Analysts on average expected a profit of $3.51 per share, according to LSEG data.

“Equity and debt underwriting did well but M&A activity was again weak,” said Stephen Biggar, banking analyst at Argus Research. The “rising backlog of deal activity is of course a positive.”

The sale of consumer businesses is beginning to have a positive effect, including lower loan loss provisions, while lower headcount is helping to cut costs, Biggar said.


Goldman had 45,300 employees at the end of December, 1% fewer than in the third quarter and nearly 7% lower than in the year-earlier period.

The bank laid off thousands of employees in 2023, including cuts to its workforce in January that were the largest since the 2008 financial crisis.

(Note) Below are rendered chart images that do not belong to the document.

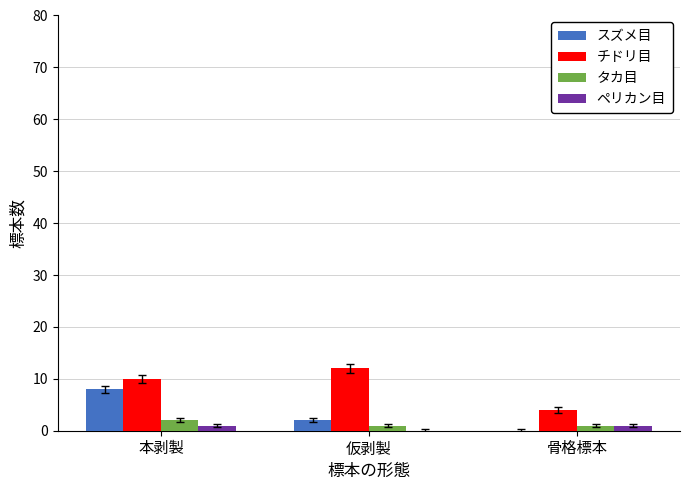

Which category has the highest value in the チドリ目 series?

仮剥製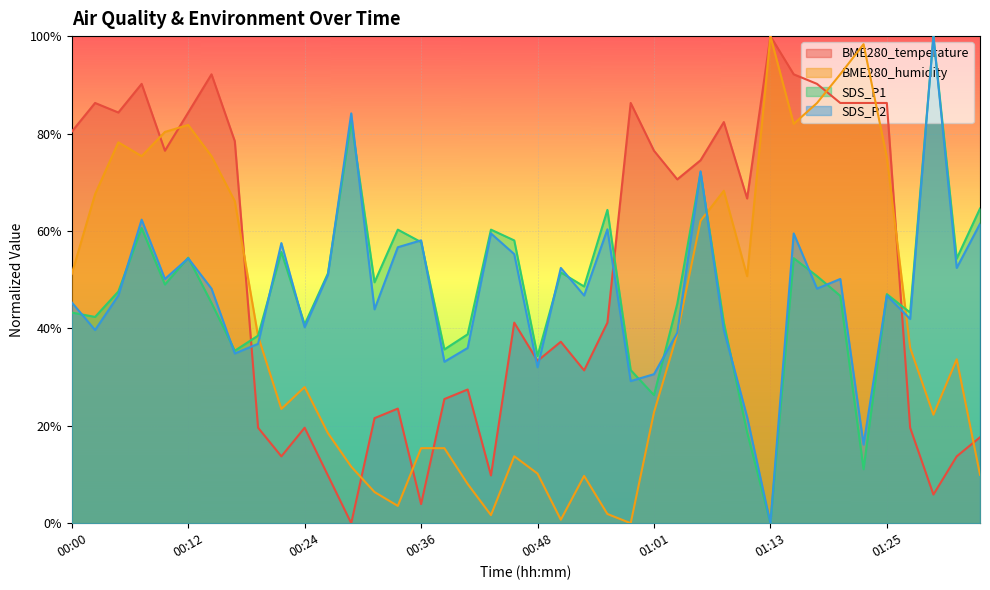

What is the label of the 20th point from the right?

00:48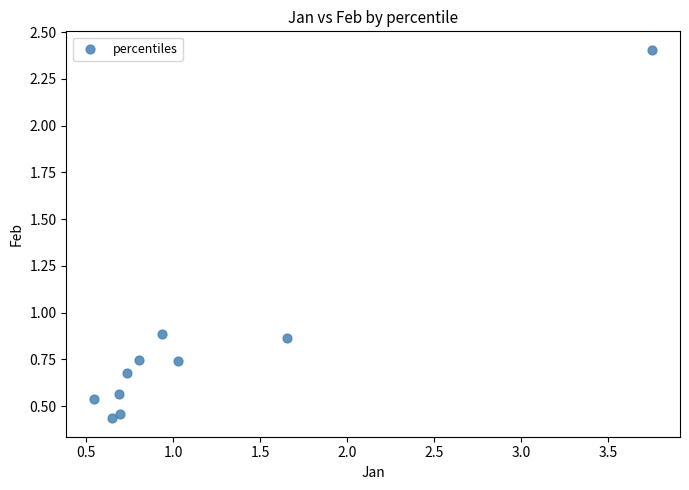

What is the average X value?

1.1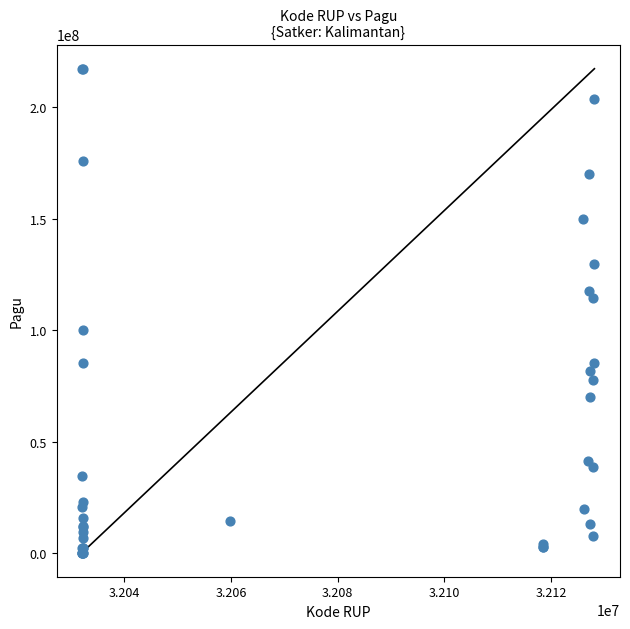

What Y value in the scatter plot is closest to 108830000?

114296000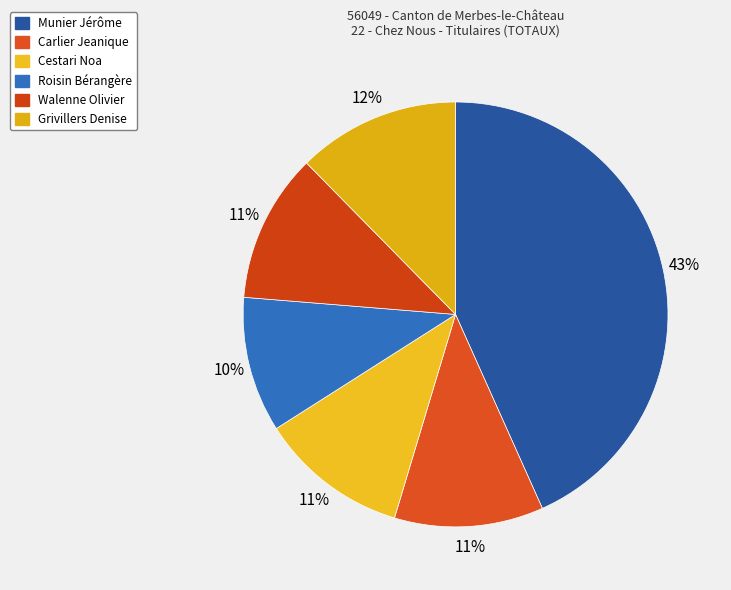

To the nearest percent, what percentage of the pie is Grivillers Denise?

12%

Goldman is among the banking giants that will pay a special assessment fee to refill a government deposit insurance fund that was drained of $16 billion by the collapse of two regional banks last year.

It recognized a $529 million expense tied to the fee in the fourth quarter.


Goldman’s platform solutions unit, which houses some of its consumer operations, reported a 12% jump in revenue to $577 million.

The jump was driven by higher average credit card balances, which cushioned the hit from markdowns related to the portfolio of GreenSky loans held for sale.

Goldman has been slimming down its ill-fated consumer business, after a reorganization in 2022 that saw it merge its traditional mainstays of trading and investment banking.

GreenSky, which facilitates home improvement loans for consumers, was sold to a consortium of investment firms led by Sixth Street Partners.

Four years after introducing a credit card with Apple, the Wall Street giant also faces a costly exit from a partnership that is seen by other lenders as too risky and unprofitable.

Goldman may need to reduce the value of its stake to tempt bidders to take its place in the partnership, Reuters reported last month.

Provisions for credit losses fell to $577 million in the quarter from $972 million a year earlier.

Meanwhile, it released $160 million of reserves by transferring its General Motors credit card portfolio to a category of assets known as held for sale. General Motors is looking for a new partner to replace Goldman Sachs.